== Required action ==
Further down are entries; set down exactly and only the lines from the one with "mandíbula, pero cambiaron de trabajo y se" up to and including the one with "pertanyaan yang ditunggu", dropping each picture.

Collected data
==*==
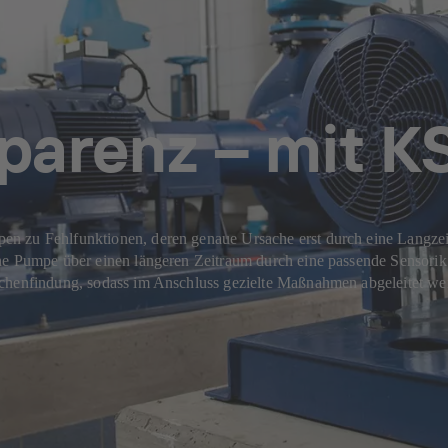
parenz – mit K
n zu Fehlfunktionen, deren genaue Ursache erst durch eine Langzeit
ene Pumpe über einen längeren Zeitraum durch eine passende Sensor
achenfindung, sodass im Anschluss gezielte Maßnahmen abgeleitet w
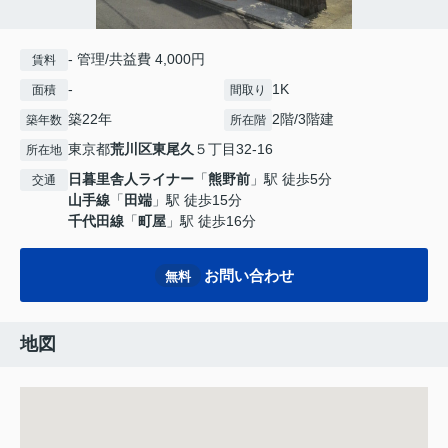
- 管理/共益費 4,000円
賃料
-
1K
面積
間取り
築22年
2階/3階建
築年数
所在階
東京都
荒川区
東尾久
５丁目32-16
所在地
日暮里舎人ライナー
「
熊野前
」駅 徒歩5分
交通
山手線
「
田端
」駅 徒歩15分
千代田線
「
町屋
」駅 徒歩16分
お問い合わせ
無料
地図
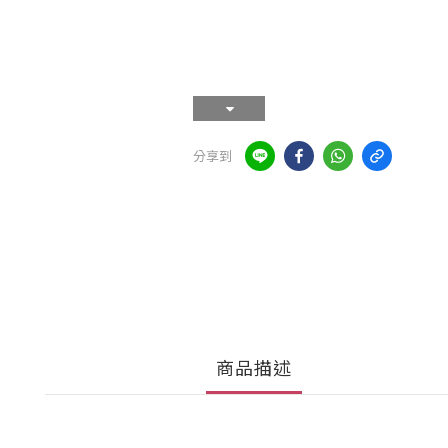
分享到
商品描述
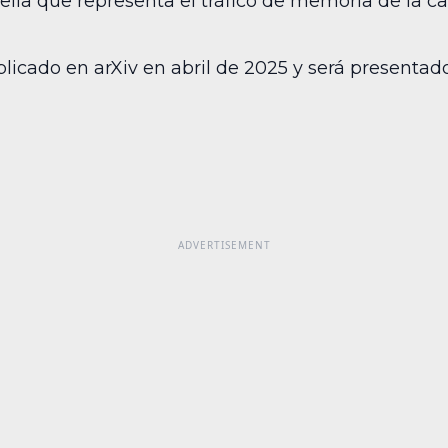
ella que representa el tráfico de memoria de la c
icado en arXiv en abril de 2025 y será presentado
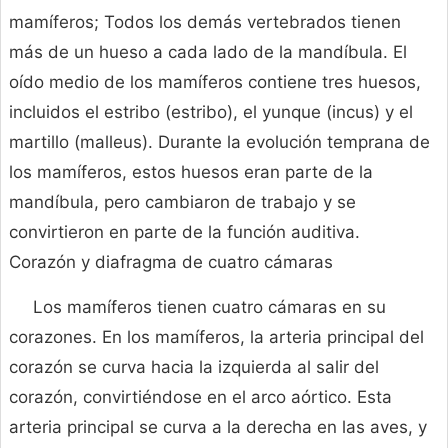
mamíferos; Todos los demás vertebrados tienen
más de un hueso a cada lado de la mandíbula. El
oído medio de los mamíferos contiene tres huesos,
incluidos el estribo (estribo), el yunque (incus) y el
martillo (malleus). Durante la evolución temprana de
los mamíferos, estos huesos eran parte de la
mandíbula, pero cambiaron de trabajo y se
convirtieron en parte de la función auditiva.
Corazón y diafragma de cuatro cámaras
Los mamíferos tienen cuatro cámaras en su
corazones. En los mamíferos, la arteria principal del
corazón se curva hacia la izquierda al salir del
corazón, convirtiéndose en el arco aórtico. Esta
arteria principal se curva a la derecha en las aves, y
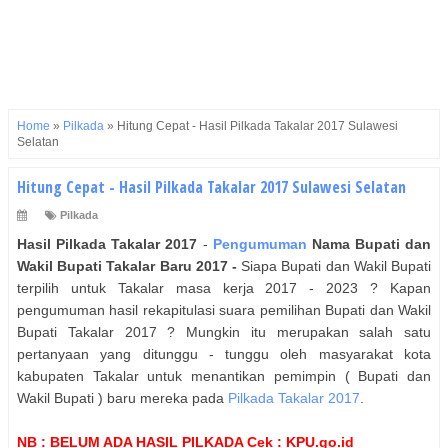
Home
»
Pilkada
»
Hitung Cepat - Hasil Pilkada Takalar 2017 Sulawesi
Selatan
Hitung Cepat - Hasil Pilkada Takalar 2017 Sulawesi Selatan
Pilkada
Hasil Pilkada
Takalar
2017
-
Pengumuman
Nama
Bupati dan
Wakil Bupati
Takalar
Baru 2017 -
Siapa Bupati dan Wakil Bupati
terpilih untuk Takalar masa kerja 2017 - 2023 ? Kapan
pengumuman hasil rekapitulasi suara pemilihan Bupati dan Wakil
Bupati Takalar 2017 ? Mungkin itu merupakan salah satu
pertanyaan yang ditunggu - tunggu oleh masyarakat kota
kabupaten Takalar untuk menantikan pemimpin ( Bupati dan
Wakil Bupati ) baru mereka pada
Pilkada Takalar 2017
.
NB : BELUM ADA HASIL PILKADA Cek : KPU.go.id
==*==
== Response area ==
mandíbula, pero cambiaron de trabajo y se
convirtieron en parte de la función auditiva.
Corazón y diafragma de cuatro cámaras
Los mamíferos tienen cuatro cámaras en su
corazones. En los mamíferos, la arteria principal del
corazón se curva hacia la izquierda al salir del
corazón, convirtiéndose en el arco aórtico. Esta
arteria principal se curva a la derecha en las aves, y
Home
»
Pilkada
»
Hitung Cepat - Hasil Pilkada Takalar 2017 Sulawesi
Selatan
Hitung Cepat - Hasil Pilkada Takalar 2017 Sulawesi Selatan
Pilkada
Hasil Pilkada
Takalar
2017
-
Pengumuman
Nama
Bupati dan
Wakil Bupati
Takalar
Baru 2017 -
Siapa Bupati dan Wakil Bupati
terpilih untuk Takalar masa kerja 2017 - 2023 ? Kapan
pengumuman hasil rekapitulasi suara pemilihan Bupati dan Wakil
Bupati Takalar 2017 ? Mungkin itu merupakan salah satu
pertanyaan yang ditunggu - tunggu oleh masyarakat kota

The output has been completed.